• [Exercise details]
Repeat, word for word and with nothing added, each line from the one containing "Figure 3. Time" to the final line of the data, keeping both ends. Pictures are not part of the copy.

• [Collected data]
- - - -
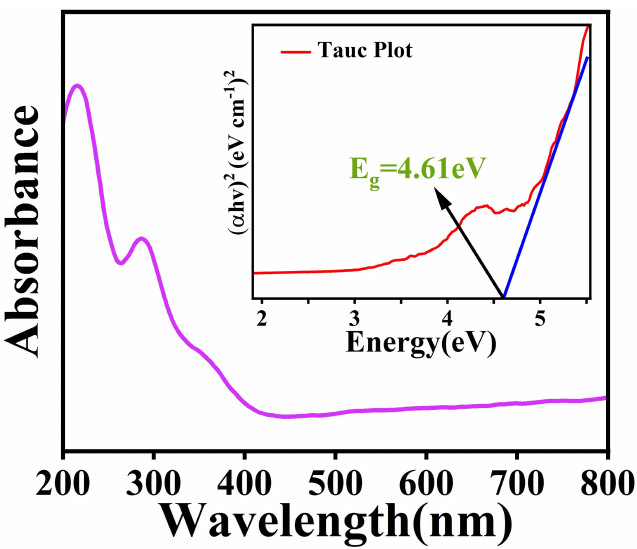
Figure 11. UV absorption diffuse reflection spectrum of the prepared SrAl 2 O 4 : Eu 2+ ,Dy 3+ (inset:the band gap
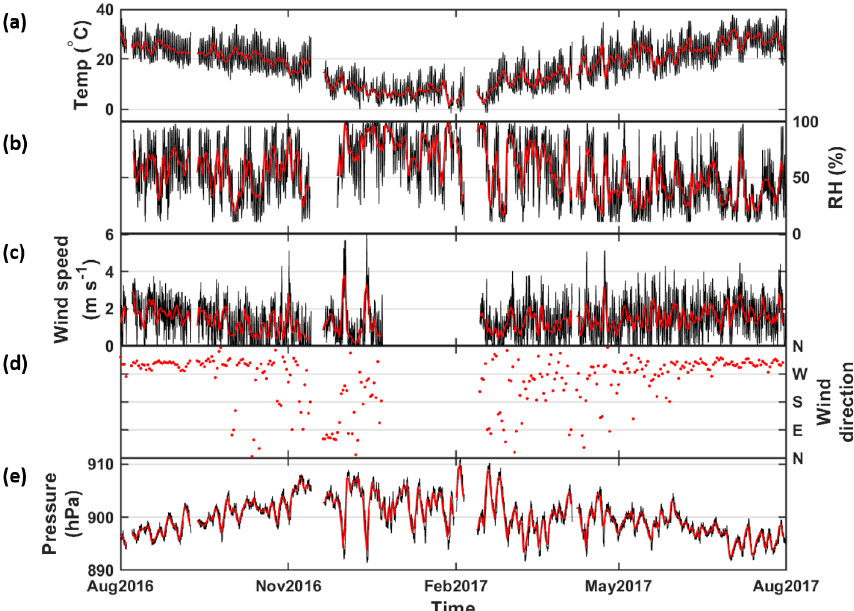
Figure 3. Time series of meteorological conditions during the measurement period August 2016–July 2017. (a–e) Temperature, relative humidity, wind speed, wind direction and air pressure, respectively. Black and red represent hourly and daily averaged data, respectively.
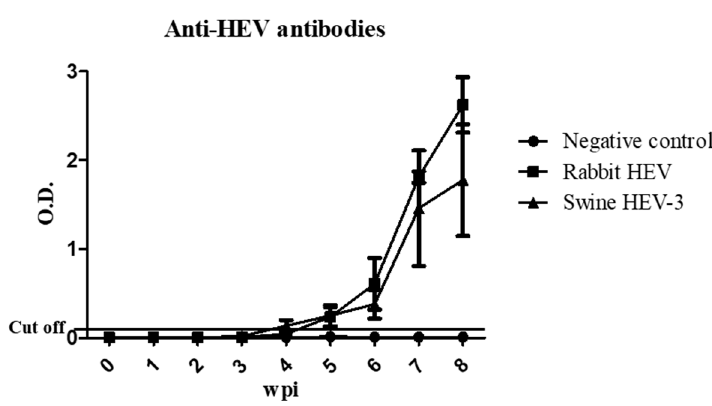
Figure 1. Determination of anti-HEV antibody titers. Anti-HEV antibody levels in serum samples were measured by ELISA at 0–8 wpi. Anti-HEV antibody levels were elevated in rabbits infected with rabbit HEV and swine HEV-3. Table 2. Detection of anti-HEV antibodies from each rabbit.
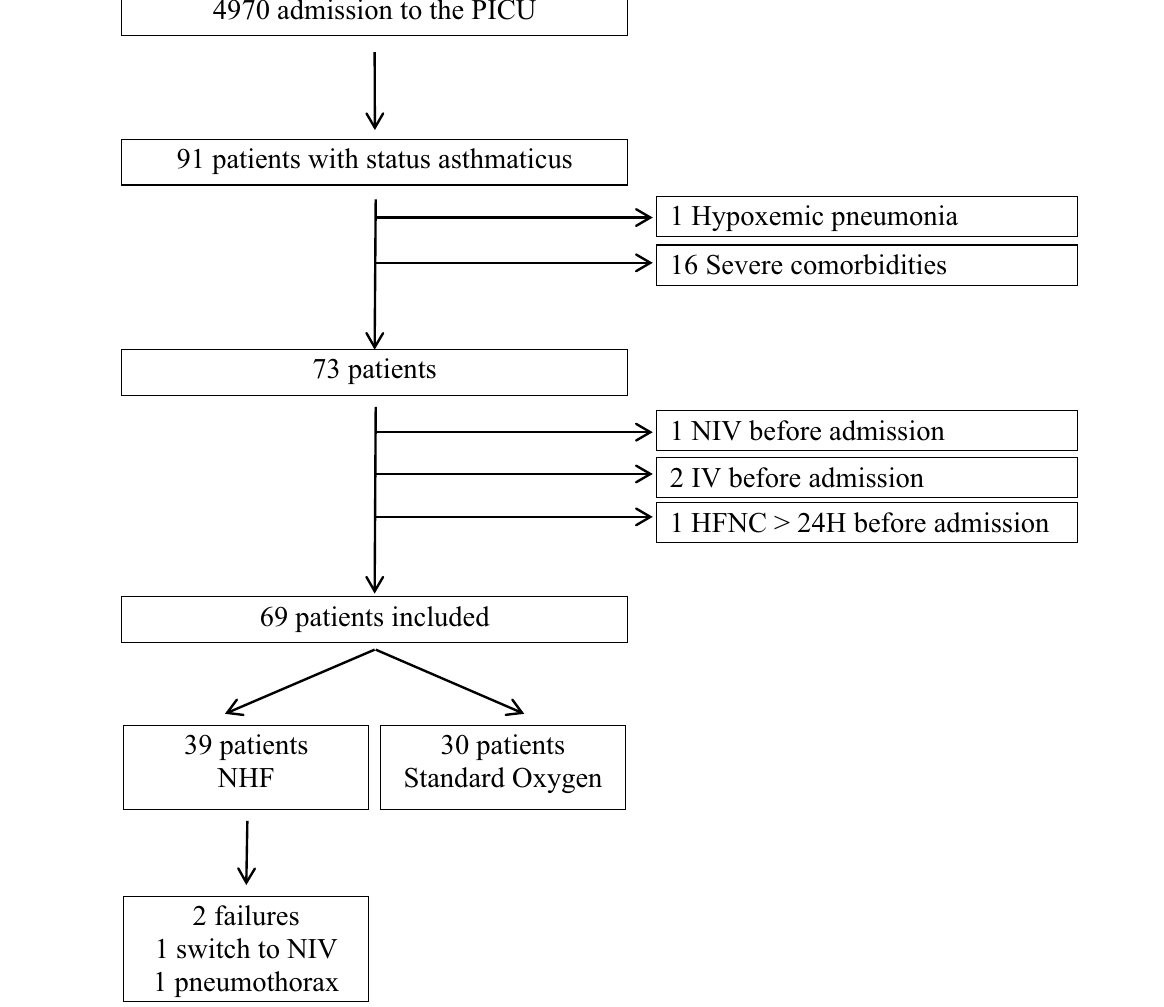
Fig. 1 Patient flow chart. PICU paediatric intensive care unit, NHF nasal high flow, NIV non-invasive ventilation, IV invasive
- - - -
• [Response area]
Figure 3. Time series of meteorological conditions during the measurement period August 2016–July 2017. (a–e) Temperature, relative humidity, wind speed, wind direction and air pressure, respectively. Black and red represent hourly and daily averaged data, respectively.
Figure 1. Determination of anti-HEV antibody titers. Anti-HEV antibody levels in serum samples were measured by ELISA at 0–8 wpi. Anti-HEV antibody levels were elevated in rabbits infected with rabbit HEV and swine HEV-3. Table 2. Detection of anti-HEV antibodies from each rabbit.
Fig. 1 Patient flow chart. PICU paediatric intensive care unit, NHF nasal high flow, NIV non-invasive ventilation, IV invasive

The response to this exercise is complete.